> **Task objective**
Quote exactly the lines from the start of the entries to the one with "Rendered at 1241 by 1754 pixels.", both ends included.

━━━ Records provided ━━━

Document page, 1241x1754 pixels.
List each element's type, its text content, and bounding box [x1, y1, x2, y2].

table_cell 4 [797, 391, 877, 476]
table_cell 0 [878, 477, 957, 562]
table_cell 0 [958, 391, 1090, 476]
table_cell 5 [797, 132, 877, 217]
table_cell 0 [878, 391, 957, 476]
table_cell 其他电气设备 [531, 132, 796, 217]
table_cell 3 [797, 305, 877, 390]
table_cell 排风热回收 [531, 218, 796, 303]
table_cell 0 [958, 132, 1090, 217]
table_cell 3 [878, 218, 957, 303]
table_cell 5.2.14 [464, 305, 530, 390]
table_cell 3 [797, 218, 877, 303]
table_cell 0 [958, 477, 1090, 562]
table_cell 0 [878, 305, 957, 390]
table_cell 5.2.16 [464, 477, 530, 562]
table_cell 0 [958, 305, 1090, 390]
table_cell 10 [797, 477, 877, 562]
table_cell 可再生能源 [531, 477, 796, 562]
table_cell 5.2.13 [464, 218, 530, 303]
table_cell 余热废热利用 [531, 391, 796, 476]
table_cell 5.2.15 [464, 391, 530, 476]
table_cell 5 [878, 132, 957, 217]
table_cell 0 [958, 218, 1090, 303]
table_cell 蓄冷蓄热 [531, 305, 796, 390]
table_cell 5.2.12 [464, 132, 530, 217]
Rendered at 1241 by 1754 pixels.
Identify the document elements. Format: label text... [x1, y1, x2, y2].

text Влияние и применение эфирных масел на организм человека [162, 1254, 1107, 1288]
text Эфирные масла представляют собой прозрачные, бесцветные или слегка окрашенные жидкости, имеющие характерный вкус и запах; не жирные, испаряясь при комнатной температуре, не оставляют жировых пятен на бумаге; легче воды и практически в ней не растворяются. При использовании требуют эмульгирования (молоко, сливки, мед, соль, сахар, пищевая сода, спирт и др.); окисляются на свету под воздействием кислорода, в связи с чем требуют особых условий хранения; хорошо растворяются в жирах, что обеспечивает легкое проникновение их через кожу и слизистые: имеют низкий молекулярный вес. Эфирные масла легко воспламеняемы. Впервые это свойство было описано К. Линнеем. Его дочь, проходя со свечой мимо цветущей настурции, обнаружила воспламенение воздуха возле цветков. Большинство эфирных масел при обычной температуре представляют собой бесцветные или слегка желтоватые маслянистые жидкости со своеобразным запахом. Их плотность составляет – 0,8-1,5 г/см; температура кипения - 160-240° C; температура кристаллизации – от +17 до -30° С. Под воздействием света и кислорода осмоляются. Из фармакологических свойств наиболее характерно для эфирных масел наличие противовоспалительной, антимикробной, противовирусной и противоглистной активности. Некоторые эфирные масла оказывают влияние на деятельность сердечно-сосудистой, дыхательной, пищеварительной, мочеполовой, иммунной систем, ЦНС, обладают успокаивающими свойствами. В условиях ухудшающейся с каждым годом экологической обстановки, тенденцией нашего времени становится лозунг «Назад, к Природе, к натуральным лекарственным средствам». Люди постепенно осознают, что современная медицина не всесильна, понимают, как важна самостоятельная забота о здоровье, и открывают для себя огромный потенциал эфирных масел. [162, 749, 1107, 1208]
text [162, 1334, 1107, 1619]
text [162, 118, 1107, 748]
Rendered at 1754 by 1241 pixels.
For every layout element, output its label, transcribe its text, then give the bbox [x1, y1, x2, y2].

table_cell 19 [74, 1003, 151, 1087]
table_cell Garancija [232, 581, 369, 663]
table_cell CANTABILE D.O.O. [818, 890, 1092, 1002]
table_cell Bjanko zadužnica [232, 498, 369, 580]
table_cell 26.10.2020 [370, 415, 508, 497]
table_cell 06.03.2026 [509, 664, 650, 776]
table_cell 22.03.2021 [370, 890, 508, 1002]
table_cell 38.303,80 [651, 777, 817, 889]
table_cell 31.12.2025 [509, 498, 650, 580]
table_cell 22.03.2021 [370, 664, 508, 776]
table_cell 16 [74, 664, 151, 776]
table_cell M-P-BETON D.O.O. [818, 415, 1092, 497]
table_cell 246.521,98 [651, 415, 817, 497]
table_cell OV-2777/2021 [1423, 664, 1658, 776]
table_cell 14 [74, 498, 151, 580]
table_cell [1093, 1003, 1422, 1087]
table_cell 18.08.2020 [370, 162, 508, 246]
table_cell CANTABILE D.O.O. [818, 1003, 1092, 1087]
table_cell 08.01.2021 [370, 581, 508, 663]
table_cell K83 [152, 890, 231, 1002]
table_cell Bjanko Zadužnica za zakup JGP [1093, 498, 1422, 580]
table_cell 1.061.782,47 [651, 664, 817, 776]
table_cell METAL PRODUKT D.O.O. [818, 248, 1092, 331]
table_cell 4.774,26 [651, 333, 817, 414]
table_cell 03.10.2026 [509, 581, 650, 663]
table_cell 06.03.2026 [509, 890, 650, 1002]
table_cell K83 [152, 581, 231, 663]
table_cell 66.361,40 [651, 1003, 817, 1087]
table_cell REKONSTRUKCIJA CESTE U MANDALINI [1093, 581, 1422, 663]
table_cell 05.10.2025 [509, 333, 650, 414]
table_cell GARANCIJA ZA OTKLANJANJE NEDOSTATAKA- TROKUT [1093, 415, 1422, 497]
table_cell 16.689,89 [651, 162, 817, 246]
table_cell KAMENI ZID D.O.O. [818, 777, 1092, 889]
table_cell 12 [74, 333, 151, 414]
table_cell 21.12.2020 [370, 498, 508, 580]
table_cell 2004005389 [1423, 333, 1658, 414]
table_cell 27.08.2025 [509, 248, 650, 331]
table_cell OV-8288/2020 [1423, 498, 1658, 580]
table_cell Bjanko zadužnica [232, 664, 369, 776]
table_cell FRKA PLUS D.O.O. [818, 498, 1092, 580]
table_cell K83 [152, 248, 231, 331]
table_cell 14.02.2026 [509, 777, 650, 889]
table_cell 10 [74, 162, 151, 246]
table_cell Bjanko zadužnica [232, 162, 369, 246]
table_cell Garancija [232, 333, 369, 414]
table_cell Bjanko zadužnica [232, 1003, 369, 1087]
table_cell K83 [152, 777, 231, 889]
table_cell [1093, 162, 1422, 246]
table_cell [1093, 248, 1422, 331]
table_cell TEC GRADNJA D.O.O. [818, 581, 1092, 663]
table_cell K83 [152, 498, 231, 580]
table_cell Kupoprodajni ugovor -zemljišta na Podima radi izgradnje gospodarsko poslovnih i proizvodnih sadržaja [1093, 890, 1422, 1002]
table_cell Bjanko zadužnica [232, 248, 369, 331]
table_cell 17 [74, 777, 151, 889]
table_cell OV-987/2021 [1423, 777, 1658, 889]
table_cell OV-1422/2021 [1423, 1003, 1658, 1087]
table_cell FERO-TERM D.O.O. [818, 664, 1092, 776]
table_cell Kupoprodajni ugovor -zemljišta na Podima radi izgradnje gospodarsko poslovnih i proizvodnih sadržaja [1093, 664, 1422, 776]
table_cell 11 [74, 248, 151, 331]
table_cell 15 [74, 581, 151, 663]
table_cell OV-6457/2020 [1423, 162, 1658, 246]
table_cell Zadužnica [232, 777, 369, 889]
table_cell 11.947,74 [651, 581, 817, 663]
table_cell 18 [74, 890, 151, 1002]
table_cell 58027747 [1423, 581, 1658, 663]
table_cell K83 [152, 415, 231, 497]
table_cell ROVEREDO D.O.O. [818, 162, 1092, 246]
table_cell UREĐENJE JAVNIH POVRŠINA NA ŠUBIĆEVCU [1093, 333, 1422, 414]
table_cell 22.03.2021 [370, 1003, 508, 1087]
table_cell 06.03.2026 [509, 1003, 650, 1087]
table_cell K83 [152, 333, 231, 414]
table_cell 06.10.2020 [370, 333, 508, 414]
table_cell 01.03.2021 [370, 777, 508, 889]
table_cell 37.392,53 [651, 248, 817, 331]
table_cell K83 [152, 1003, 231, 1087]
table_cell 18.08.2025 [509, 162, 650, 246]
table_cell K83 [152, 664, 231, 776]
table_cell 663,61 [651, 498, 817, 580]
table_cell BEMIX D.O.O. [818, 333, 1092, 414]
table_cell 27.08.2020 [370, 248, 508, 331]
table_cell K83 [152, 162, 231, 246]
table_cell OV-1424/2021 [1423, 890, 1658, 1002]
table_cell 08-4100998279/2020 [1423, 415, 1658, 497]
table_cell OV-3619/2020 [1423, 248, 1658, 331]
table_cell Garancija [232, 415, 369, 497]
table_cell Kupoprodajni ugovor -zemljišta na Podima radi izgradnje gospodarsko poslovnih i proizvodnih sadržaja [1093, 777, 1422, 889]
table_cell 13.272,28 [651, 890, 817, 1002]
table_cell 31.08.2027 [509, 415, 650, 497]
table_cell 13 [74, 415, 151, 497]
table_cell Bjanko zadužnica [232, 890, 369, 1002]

━━━

> **Expected answer**
Document page, 1241x1754 pixels.
List each element's type, its text content, and bounding box [x1, y1, x2, y2].

table_cell 4 [797, 391, 877, 476]
table_cell 0 [878, 477, 957, 562]
table_cell 0 [958, 391, 1090, 476]
table_cell 5 [797, 132, 877, 217]
table_cell 0 [878, 391, 957, 476]
table_cell 其他电气设备 [531, 132, 796, 217]
table_cell 3 [797, 305, 877, 390]
table_cell 排风热回收 [531, 218, 796, 303]
table_cell 0 [958, 132, 1090, 217]
table_cell 3 [878, 218, 957, 303]
table_cell 5.2.14 [464, 305, 530, 390]
table_cell 3 [797, 218, 877, 303]
table_cell 0 [958, 477, 1090, 562]
table_cell 0 [878, 305, 957, 390]
table_cell 5.2.16 [464, 477, 530, 562]
table_cell 0 [958, 305, 1090, 390]
table_cell 10 [797, 477, 877, 562]
table_cell 可再生能源 [531, 477, 796, 562]
table_cell 5.2.13 [464, 218, 530, 303]
table_cell 余热废热利用 [531, 391, 796, 476]
table_cell 5.2.15 [464, 391, 530, 476]
table_cell 5 [878, 132, 957, 217]
table_cell 0 [958, 218, 1090, 303]
table_cell 蓄冷蓄热 [531, 305, 796, 390]
table_cell 5.2.12 [464, 132, 530, 217]
Rendered at 1241 by 1754 pixels.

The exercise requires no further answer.